Testing your tile
Using the strips to test the water leaving your tile
- Check the expiration date on the bottom of the Nitrite-N/Nitrate-N bottle. If expired, DO NOT USE.
- Rinse a clean cup three times with the water exiting the tile line.
- Dip the test strip into the water for one second and remove. DO NOT SHAKE excess water from the test strip.
- Hold the strip level, with pad side up, for 30 seconds.
- Compare the NITRITE (lower) test pad to the nitrite-nitrogen color chart on test strip bottle. The nitrite concentration is in mg/L or parts per million (ppm). Remove sunglasses before reading the strip.
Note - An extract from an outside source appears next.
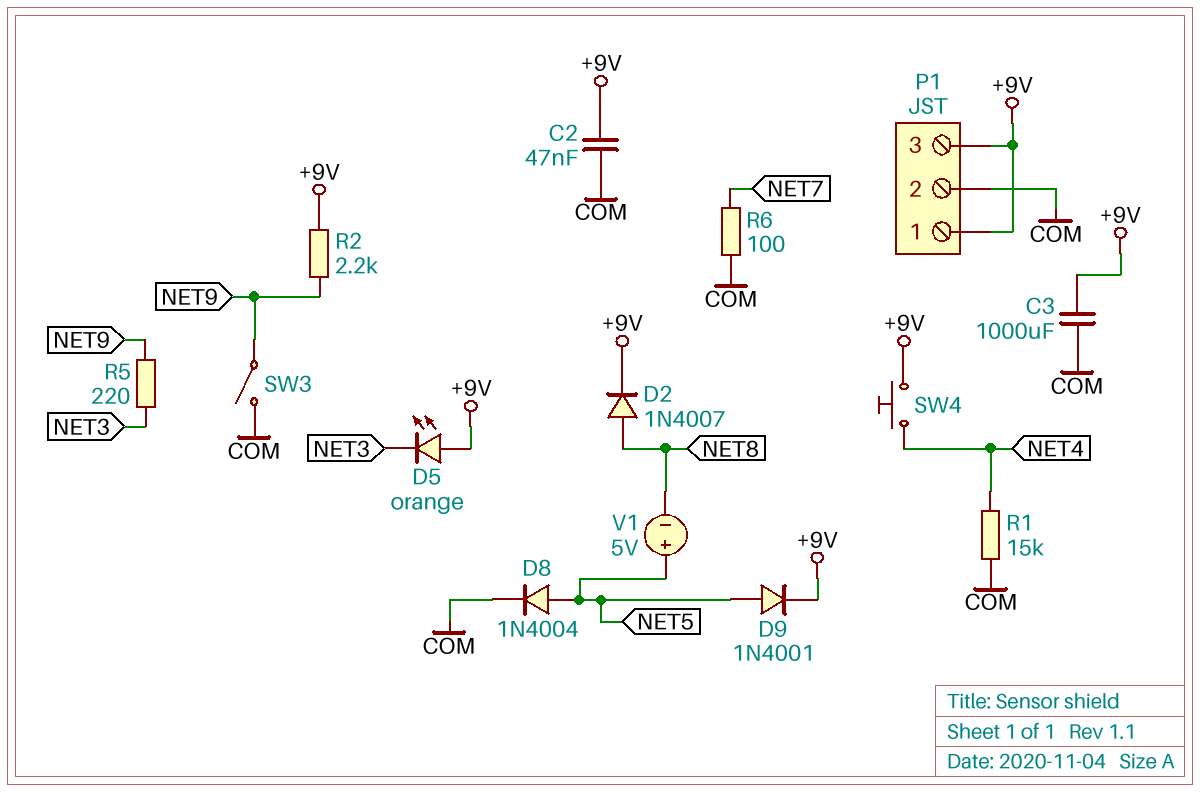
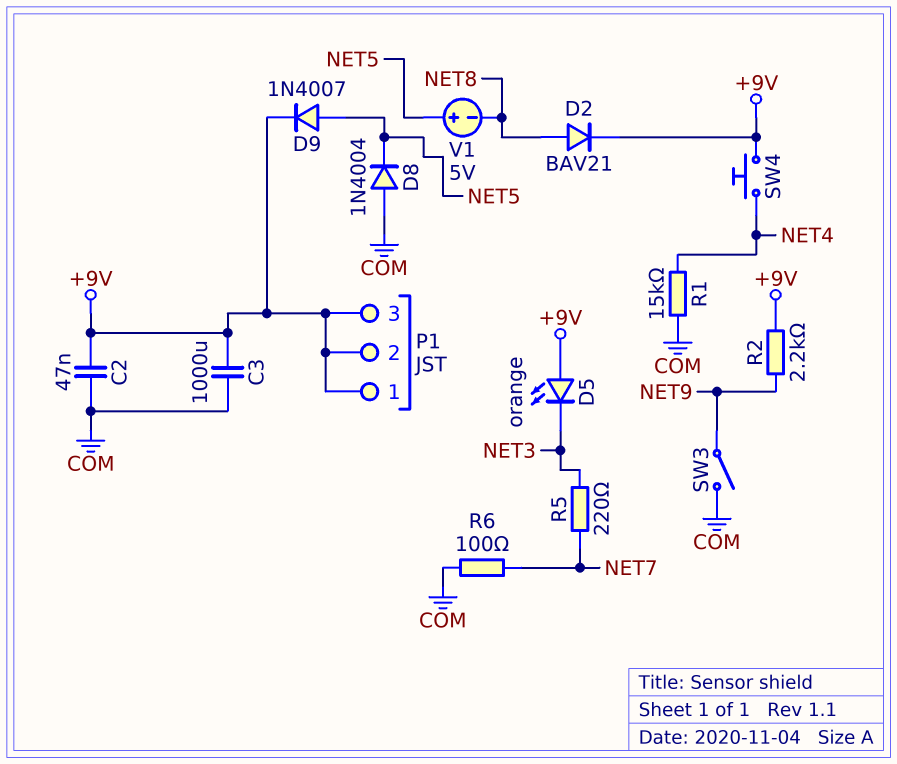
D2: diode 1N4007 (A NET8, K +9V) -> diode BAV21 (A NET8, K +9V)
D8: diode 1N4004 (A NET5, K COM) -> diode 1N4004 (A COM, K NET5)
D9: diode 1N4001 (A NET5, K +9V) -> diode 1N4007 (A NET5, K +9V)
P1 pin 2: COM -> +9V
R5: 220 (NET3, NET9) -> 220 (NET3, NET7)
The pad will continue to change color, so make a determination immediately after 30 seconds. You are not likely to have NITRITE present unless a fresh source of human or animal waste is present.
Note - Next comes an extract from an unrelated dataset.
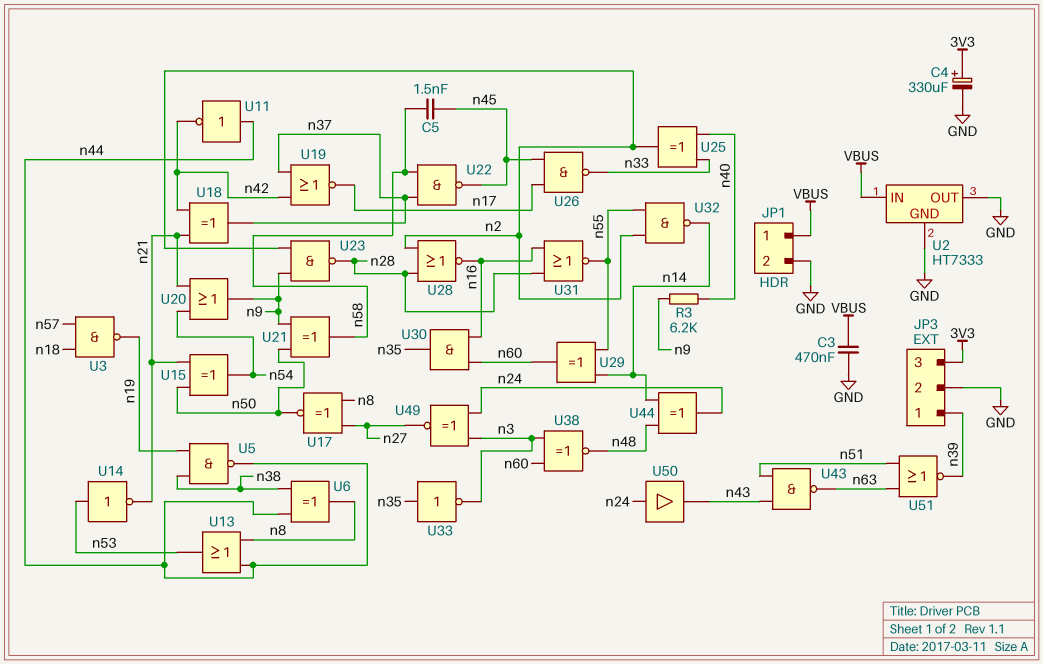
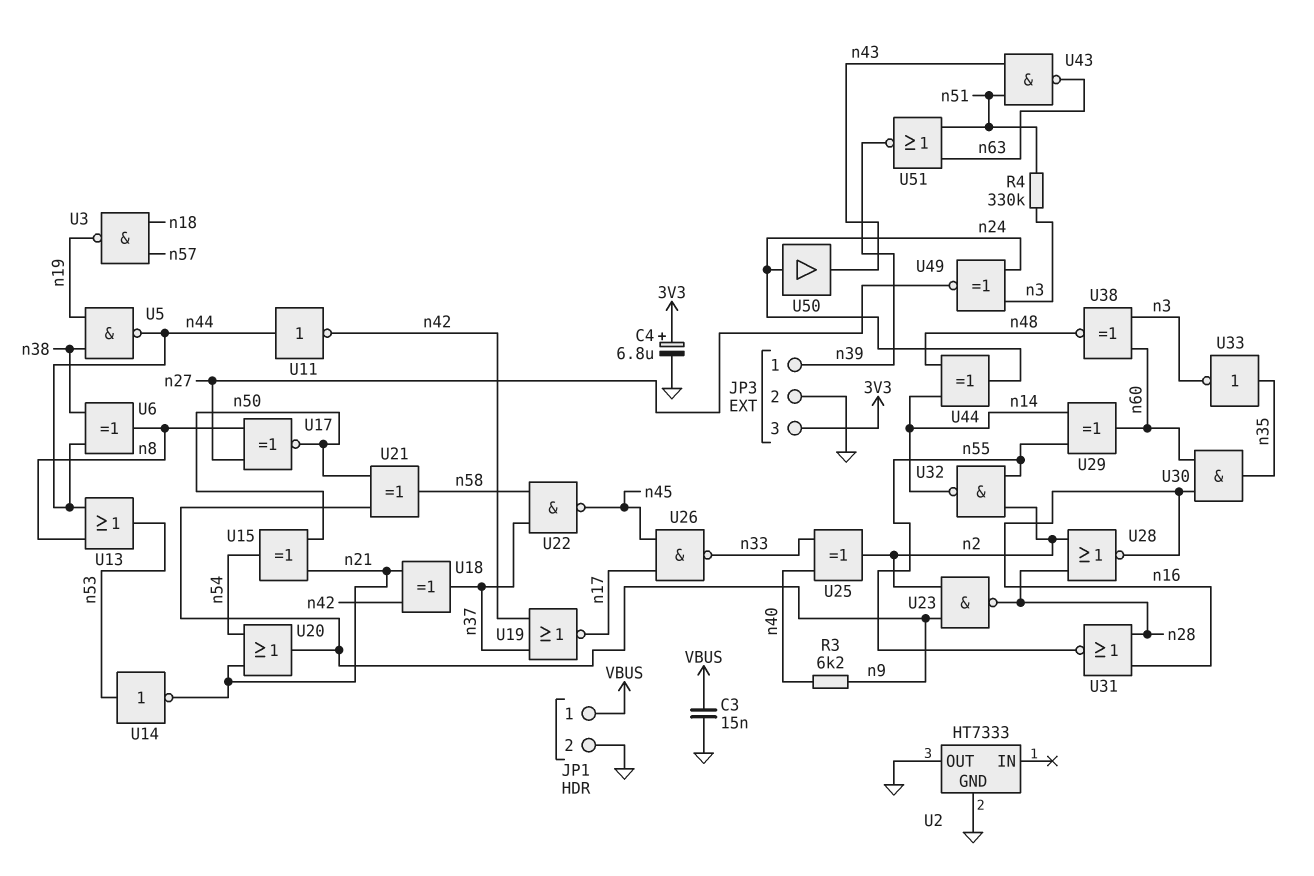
C3: 470nF (GND, VBUS) -> 15nF (GND, VBUS)
C4: 330uF (plus 3V3, minus GND) -> 6.8uF (plus 3V3, minus GND)
C5: 1.5nF (n45, n58) -> none
R4: none -> 330k (n3, n51)
U2 pin IN: VBUS -> none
- At 60 seconds (or 30 seconds after estimating nitrite concentration), compare the NITRATE (upper) test pad to the nitrate-nitrogen color chart on test strip bottle. The nitrate concentration is in mg/L or parts per million (ppm). Remove sunglasses before reading the strip. The pad will continue to change color, so make a determination immediately after 60 seconds.
- Dispose of test strip in a waste container, which can be emptied into your household trash. STORE VIALS AT ROOM TEMPERATURE (not in a vehicle).
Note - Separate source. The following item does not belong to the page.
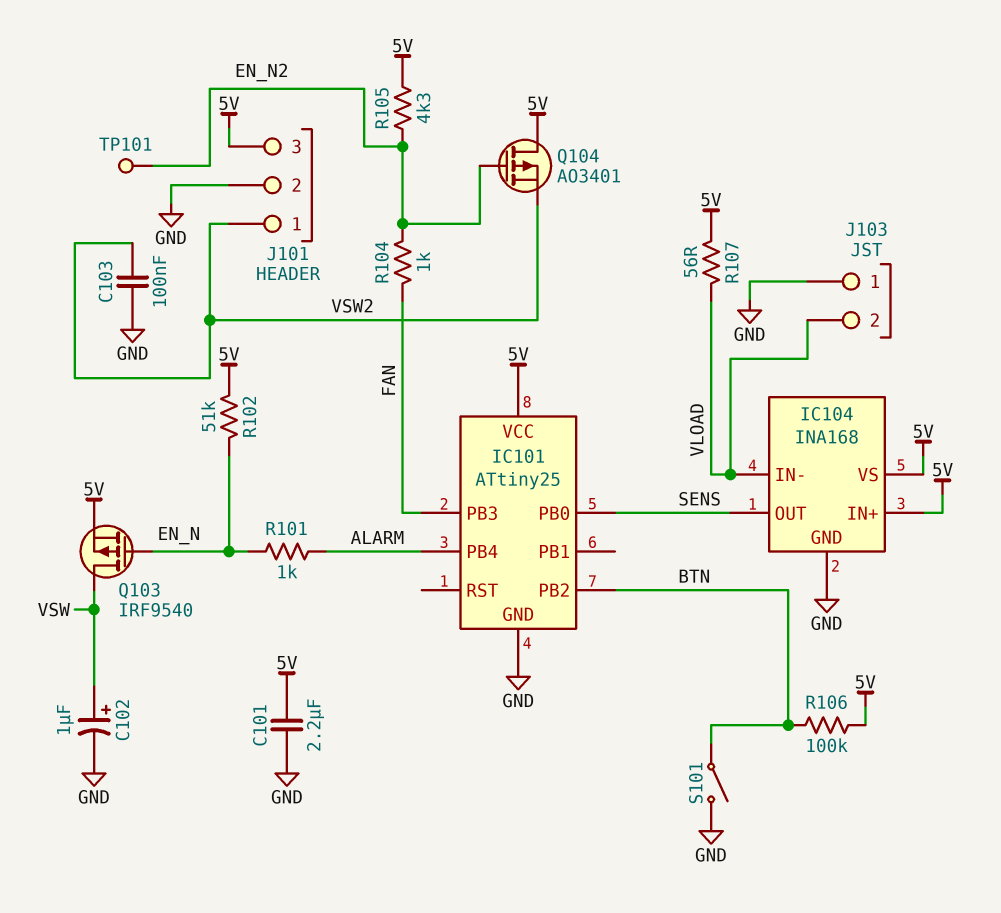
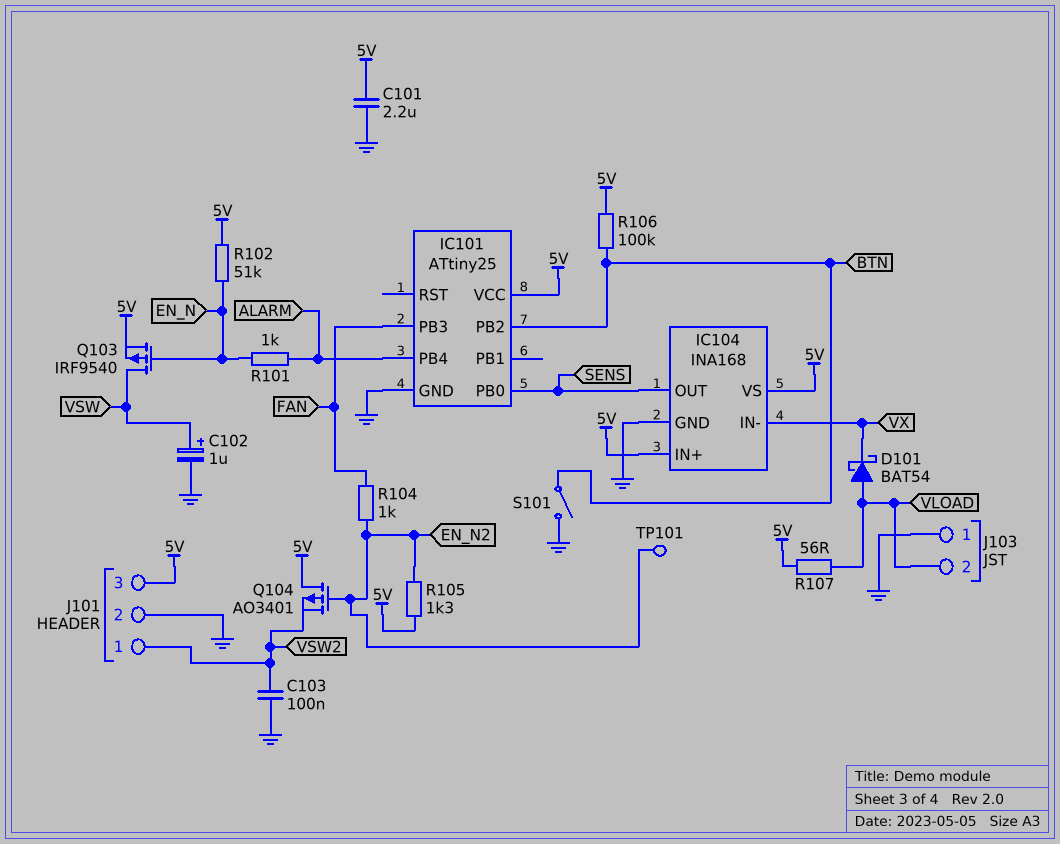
D101: none -> schottky BAT54 (A VLOAD, K VX)
IC104 pin IN-: VLOAD -> VX
R105: 4.3k (5V, EN_N2) -> 1.3k (5V, EN_N2)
- Don’t stop at your tile line, test your creek, pond, wetland or fill a bucket and test your rainwater! Test at different times of the year for more information.
Calculating nitrate lost through tile lines
First, measure your tile flow rate. To do this you’ll need:
- Place the 5 gallon bucket underneath the tile line.
- Use a stopwatch to measure how many seconds it takes to fill the bucket.
- Use the formula below to measure how much nitrate is being lost per day.
(nitrate concentration × 0.0000083454) × (5 gallons/seconds to fill bucket) × 86400 = pounds of nitrate lost per day
For example, if your tile’s nitrate concentration is 7 mg/L (or 7 ppm) and it takes 125 seconds to fill up a 5 gallon bucket. The formula would be:
(7 × 0.0000083454) × (5/125) × 86400 = 0.2 pounds of nitrate lost per day
You can also divide the pounds of nitrate lost per day by the number of acres drained. This will give you the pounds of nitrate lost per acre each day.